The Story Behind the iButton

February 1, 2018

Christine Young By: Christine Young
Blogger, Maxim Integrated 


iButtonEngineering ingenuity really shines when a technically complex product is simple to use. Such is the case for the versatile and durable iButton®, a chip enclosed in a stainless steel can. While its roots go back about 30 years, the iButton continues being integrated into an array of applications. Orthotics residents, for example, are including it on braces to monitor patient wear time. Pharmaceutical companies use it to monitor temperature-sensitive medications while they’re in transit, overlaying this information with location data to pinpoint any problem spots. Food supply companies do the same with perishables. A zoo in Dallas, Texas, even had an elephant ingest one in order to log temperatures along the animal's intestinal tract.

There are now more than 20 iButton products in the family, all designed to deliver or record data where other products can't. The devices can track temperature and humidity, provide access control and asset tracking, and support electronic cash transactions. After some local university hospital residents visited Maxim’s San Jose headquarters to learn more about the iButton for their orthotics application, I wanted to learn more about the origins of these tiny devices. So I spoke with Hal Kurkowski, one of the iButton’s inventors and now an executive director in Maxim’s Micros, Security & Software Business Unit.

It all started back at Dallas Semiconductor (which Maxim acquired in 2001), whose product portfolio included non-volatile static RAMs. In traditional technologies that store data, the write sequence typically takes a lot longer than the read sequence, which is problematic for certain types of applications. Borrowing from a product developed by its founders, Dallas Semiconductor engineers created battery-backed static RAMs, where the read and write sequences are in sync and battery power preserves the data while the chip is powered down. An offshoot of this RAM product (a portable token) became a forerunner of the iButton and of smartcards. This token functioned like today's USB dongles, enabling data exchange between it and a host computer. The designers used the pins of a dual in-line package (DIP) to provide the electrical connection to the chip inside the token. However, these pins are very fragile, affecting the utility and reliability of the tokens, Kurkowski explained.

Around the same time, the company was developing the 1-Wire® serial protocol, which provides low-speed data, signaling, and power over a single conductor. Integrating the 1-Wire protocol into the token took it a step closer to today's iButton. But the engineers had to resolve the reliability issue. That's when they looked to the lithium-ion coin-cell battery industry. To talk to the chip inside the token, you basically need one contact plus one ground, much like a battery. So, the engineers thought, what if they could take the chip out of the token and place it into a coin-cell container instead? The engineers went on to place a tiny PCB containing the chip inside a stainless steel can, providing a more rugged enclosure. The 1-Wire protocol provided the means to communicate with and power the chip inside the coin-cell container. For products that required non-volatile read/write memory, a real-time clock, or a temperature data logger, a small battery was added inside the can to provide the necessary onboard power source.

iButton

The data captured by iButtons, which can be mounted on virtually any object, can be transferred to a computer for review and analysis.

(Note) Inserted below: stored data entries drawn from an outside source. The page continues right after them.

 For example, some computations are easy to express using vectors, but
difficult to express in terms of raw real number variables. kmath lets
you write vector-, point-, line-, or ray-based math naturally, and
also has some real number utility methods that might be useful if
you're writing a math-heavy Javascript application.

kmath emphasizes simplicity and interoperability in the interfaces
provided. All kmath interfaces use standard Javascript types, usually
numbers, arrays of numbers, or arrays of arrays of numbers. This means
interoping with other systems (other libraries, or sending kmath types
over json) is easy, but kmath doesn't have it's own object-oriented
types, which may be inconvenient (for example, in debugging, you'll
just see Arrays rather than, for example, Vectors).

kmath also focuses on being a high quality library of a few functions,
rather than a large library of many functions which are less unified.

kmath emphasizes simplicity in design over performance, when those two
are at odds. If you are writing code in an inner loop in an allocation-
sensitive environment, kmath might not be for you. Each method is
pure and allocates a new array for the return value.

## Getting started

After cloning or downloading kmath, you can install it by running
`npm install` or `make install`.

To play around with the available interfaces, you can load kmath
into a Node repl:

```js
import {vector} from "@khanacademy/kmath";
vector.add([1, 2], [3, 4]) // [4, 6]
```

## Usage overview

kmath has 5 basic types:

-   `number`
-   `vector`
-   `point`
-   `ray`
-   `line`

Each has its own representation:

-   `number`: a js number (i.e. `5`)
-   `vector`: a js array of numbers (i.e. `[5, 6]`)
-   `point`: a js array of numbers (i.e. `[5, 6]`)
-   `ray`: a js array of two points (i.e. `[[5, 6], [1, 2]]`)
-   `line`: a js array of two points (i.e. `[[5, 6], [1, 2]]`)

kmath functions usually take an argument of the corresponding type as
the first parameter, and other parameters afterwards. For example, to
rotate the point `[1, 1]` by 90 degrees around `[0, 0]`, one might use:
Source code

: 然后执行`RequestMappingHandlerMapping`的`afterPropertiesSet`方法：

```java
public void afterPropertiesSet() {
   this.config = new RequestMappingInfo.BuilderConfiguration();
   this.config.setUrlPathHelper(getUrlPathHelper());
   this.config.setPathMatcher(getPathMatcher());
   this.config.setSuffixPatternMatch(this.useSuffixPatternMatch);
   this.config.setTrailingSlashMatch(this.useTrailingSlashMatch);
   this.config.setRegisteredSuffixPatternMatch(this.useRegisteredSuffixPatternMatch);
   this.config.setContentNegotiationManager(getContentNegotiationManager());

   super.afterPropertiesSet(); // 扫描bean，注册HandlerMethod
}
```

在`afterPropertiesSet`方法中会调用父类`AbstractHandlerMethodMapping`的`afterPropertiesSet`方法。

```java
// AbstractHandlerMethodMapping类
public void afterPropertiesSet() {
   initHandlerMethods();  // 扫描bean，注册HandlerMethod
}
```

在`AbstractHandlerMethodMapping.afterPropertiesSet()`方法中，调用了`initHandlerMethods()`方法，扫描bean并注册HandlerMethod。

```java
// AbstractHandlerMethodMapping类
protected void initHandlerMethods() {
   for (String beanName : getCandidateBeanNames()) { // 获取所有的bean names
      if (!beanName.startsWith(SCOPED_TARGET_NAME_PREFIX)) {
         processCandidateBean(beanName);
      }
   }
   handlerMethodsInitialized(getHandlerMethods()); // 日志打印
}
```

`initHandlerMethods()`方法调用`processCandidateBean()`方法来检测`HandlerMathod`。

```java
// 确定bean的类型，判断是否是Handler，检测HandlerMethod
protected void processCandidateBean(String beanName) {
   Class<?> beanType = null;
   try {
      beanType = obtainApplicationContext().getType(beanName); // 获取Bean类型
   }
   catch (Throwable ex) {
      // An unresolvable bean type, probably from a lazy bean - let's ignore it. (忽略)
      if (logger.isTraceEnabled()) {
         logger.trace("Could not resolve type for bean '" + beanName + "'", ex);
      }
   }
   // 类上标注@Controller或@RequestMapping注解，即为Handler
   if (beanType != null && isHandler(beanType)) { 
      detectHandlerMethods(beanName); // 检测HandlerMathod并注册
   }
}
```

Complex Chip, But Easy to Use

There were still enhancements to be made. As Kurkowski explained, it's difficult to attach anything to the smooth coin cell-style casing. Double-sided tape or glue, after all, aren't very practical for a device that could last up to 10 years and be used in harsh environments. The engineers opted to design flanges around the bottom of the can and a mechanical crimp ring on the front so that the iButton can be held mechanically on an end product. "Now we had the ability to put any functionality we wanted into the chip. It could be a memory chip, a real-time clock, a temperature measurement chip" Kurkowski noted.

As the iButton developers created different variations of the product, they kept the shape of the device consistent for ease of use. One set of probes and readers work with any type of iButton. Users can easily set various parameters like data recording frequency, and data can be downloaded to a computer via an app. Thermochron iButtons are the temperature measurement devices, equipped with a chip, a battery, and a real-time clock (RTC). The iButton Hygrochron temperature/humidity logger is even more impressive from an engineering standpoint. iButtons are generally completely sealed, but this one needs access to ambient air. To provide access, the engineers placed a tiny hole at the top of the button and a humidity sensor right underneath, sealing the rest of the device to protect the other electronic components, said Kurkowski.

"One of the neat things about the iButton is, it has very little thermal mass so the response time is very fast," said Kurkowski. "Also, the device lasts for 10 years or a million temperature conversions—whichever comes first."

Creating the iButton clearly took some ingenuity, creativity, and the ability to bring together engineering efforts that had been done separately. The engineering team also looked to work completed in other fields, like coin-cell batteries. Because iButtons are of similar shape and size, the team was able to tap into battery manufacturing know-how to produce its devices.

"In a lot of engineering, what you want to do is look and see if someone has already solved the problem because you have enough problems to solve," said Kurkowski. "You want the end product to be unique and novel and hard for somebody else to copy. But, on the other hand, you don't want to invent everything to get from A to B, so you look at what hills have already been conquered by other engineers."